_WHAT YOU HAVE TO DO:_ Of the entries below, return only those lines from the line with "ルロングタイトスカート" to the line with "ュアルに、パンプスと合わせて上品にと、コーディネートの幅", exactly, both included.

Transcribed page contents:
------------------------

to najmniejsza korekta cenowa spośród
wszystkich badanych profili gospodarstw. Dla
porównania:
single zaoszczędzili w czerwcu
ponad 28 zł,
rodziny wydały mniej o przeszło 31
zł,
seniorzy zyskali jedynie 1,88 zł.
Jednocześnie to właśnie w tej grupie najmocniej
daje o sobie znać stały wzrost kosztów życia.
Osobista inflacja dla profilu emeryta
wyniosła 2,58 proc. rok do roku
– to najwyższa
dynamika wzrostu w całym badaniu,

------------------------

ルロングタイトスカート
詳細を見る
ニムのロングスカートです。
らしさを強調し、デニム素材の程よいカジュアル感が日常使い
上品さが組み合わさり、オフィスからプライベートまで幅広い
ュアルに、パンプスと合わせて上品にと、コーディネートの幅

------------------------

_SOLVED PROBLEM:_
ルロングタイトスカート
詳細を見る
ニムのロングスカートです。
らしさを強調し、デニム素材の程よいカジュアル感が日常使い
上品さが組み合わさり、オフィスからプライベートまで幅広い
ュアルに、パンプスと合わせて上品にと、コーディネートの幅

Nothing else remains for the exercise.